Investing in Air Products & Chemicals (NYSE: APD): A Solid Addition to Your Portfolio
When it comes to selecting dividend stocks for your investment portfolio, it’s essential to look beyond just the status of being a Dividend Aristocrat or Dividend King. While consistency in dividend payouts is crucial, it’s equally important to consider the company’s growth potential and financial health.
Air Products & Chemicals (NYSE: APD) is a prime example of a company that ticks all the boxes for investors looking for long-term growth and income. With more than 40 consecutive years of dividend increases, APD is not just a Dividend Aristocrat but also the largest hydrogen supplier globally, operating over 750 production facilities in approximately 50 countries.

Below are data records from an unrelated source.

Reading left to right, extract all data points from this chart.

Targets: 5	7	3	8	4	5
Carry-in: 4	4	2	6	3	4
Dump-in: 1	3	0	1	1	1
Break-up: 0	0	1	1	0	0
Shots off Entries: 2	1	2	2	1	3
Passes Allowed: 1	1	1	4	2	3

Despite facing challenges in the global chemical industry due to weak global growth, APD has been able to maintain its financial strength and growth trajectory. The company’s recent third-quarter results for its 2024 fiscal year showcased a 5% increase in EBITDA to $1.3 billion, driven by higher margins and a favorable business mix. Adjusted earnings per share also saw a 7% year-over-year increase to $3.29.

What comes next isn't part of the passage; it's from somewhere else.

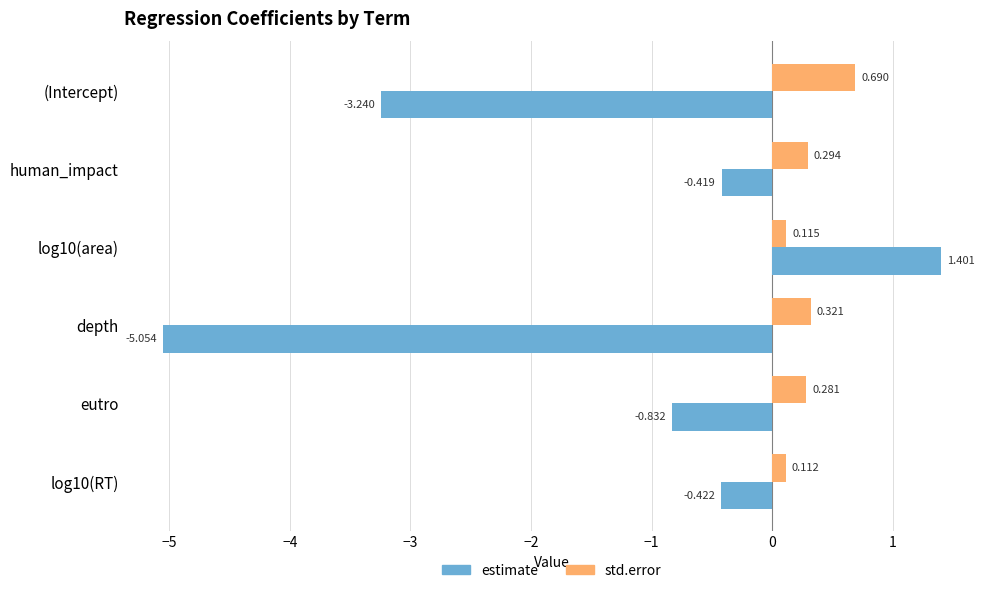

Which category has the highest value across all series?

log10(area)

Regionally, APD’s performance has been solid, with EBITDA in the Americas rising by 6% and a significant increase in margins. Europe also saw a 12% increase in EBITDA, mainly attributed to new assets and cost efficiencies. While Asia and the Middle East/India faced challenges with weak volumes and pricing headwinds, the overall outlook for the company remains positive.
In terms of strategic partnerships, APD recently announced an agreement with TotalEnergies to supply 70 thousand tons of green hydrogen per year starting in 2030. This deal not only supports the company’s long-term growth strategy but also highlights the growing demand for green hydrogen, especially in markets like Europe.
Furthermore, APD’s decision to sell its LNG Process Technology and Equipment business to Honeywell for $1.8 billion demonstrates its focus on core operations and strategic collaboration with companies like Mercedes-Benz to develop fuel cell trucks and hydrogen fueling stations.
One of the key strengths of APD is its dual focus on expanding its core industrial gases business while leading in the delivery of low-carbon hydrogen. This two-pillar strategy sets the company apart from smaller startups in the chemical space by offering financial stability and growth potential without elevated risks.
Financially, APD boasts a return on capital employed of 11% and an A-rated balance sheet with a net leverage ratio of less than 3x EBITDA. The company’s earnings per share are expected to range from $12.20 to $12.50, indicating a 6% to 9% growth rate and extending its impressive growth streak of an 11% CAGR since 2014.
From a dividend perspective, APD has increased its dividend for 41 consecutive years, with a 9% annual growth rate since 2014. Currently yielding 2.5% with a 58% payout ratio, the company offers a stable income stream for investors looking for consistent returns.
In terms of valuation, APD shares are trading at a blended P/E ratio of 22.7x, slightly below its 10-year average of 22.9x. Analysts expect a 7% EPS growth in 2024, followed by 9% growth in 2025 and 2026, with a fair stock price estimate of $336, 20% above its current price.
While the operating environment remains challenging, APD’s resilient performance and growth potential make it an attractive investment option for dividend investors. The company’s focus on core operations, strategic partnerships, and financial stability position it for sustained capital gains and long-term growth.
In conclusion, Air Products & Chemicals (NYSE: APD) stands out as a compelling investment opportunity for investors seeking a combination of income, growth, and stability in their portfolio. With a track record of consistent dividend growth, strong financials, strategic partnerships, and a focus on emerging technologies, APD offers a solid foundation for long-term success in the chemical industry.